> **Description of the task**: Copy the data below word for word, starting with the line that contains "inkl. 7% MwSt." and continuing through the line that contains "mehr anzeigen".

> **Data for the task**:
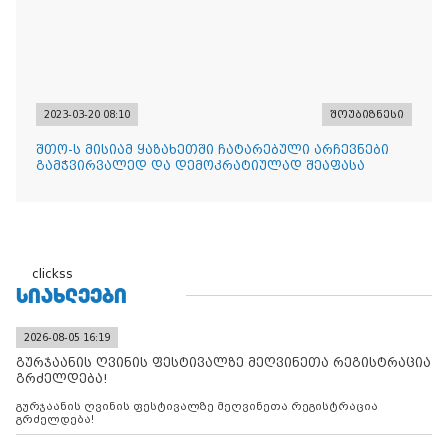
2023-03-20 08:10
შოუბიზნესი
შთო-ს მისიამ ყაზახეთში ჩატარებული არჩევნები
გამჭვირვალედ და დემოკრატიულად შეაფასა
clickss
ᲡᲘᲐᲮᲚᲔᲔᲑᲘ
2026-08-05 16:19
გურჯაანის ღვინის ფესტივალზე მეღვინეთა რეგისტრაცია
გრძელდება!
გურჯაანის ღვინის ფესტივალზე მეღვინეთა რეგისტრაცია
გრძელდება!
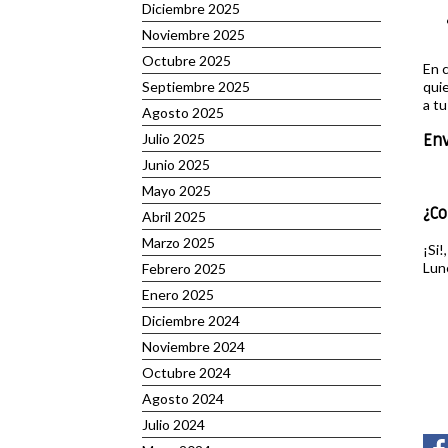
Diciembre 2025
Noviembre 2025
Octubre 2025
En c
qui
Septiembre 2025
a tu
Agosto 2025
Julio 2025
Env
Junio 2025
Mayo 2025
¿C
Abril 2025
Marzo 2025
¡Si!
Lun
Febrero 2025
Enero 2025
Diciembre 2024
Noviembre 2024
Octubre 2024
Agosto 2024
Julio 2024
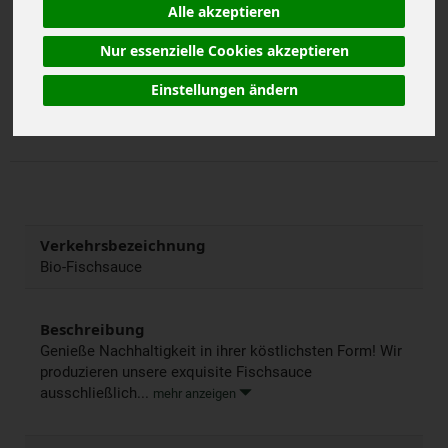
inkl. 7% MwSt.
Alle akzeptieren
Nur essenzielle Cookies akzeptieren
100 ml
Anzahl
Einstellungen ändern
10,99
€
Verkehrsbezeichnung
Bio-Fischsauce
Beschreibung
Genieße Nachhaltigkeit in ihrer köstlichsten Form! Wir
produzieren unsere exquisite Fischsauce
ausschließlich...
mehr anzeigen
* * *
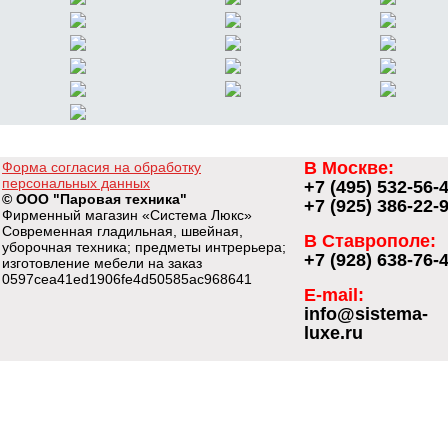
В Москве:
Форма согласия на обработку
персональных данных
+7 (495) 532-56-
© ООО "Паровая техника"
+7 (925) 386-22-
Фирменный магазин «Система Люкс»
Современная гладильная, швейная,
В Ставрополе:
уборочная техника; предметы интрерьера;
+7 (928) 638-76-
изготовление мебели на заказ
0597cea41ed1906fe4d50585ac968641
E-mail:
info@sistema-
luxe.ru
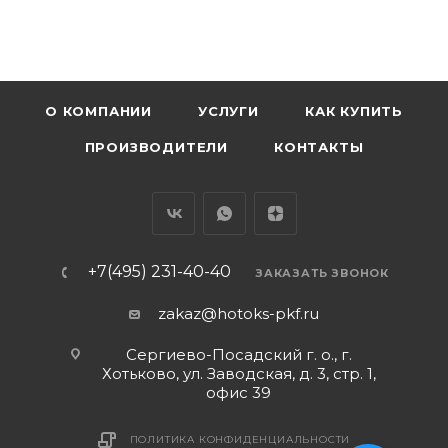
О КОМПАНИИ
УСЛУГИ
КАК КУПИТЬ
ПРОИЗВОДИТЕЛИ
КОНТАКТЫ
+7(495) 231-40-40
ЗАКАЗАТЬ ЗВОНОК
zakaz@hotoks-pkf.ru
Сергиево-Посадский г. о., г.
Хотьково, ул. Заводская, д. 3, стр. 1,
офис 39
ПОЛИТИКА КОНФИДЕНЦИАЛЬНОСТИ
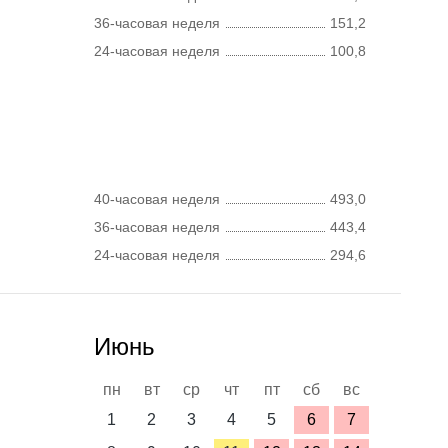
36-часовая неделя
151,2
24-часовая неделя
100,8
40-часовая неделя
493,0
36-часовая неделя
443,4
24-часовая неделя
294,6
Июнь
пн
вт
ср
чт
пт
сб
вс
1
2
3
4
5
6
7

> **Task response**:
inkl. 7% MwSt.
Alle akzeptieren
Nur essenzielle Cookies akzeptieren
100 ml
Anzahl
Einstellungen ändern
10,99
€
Verkehrsbezeichnung
Bio-Fischsauce
Beschreibung
Genieße Nachhaltigkeit in ihrer köstlichsten Form! Wir
produzieren unsere exquisite Fischsauce
ausschließlich...
mehr anzeigen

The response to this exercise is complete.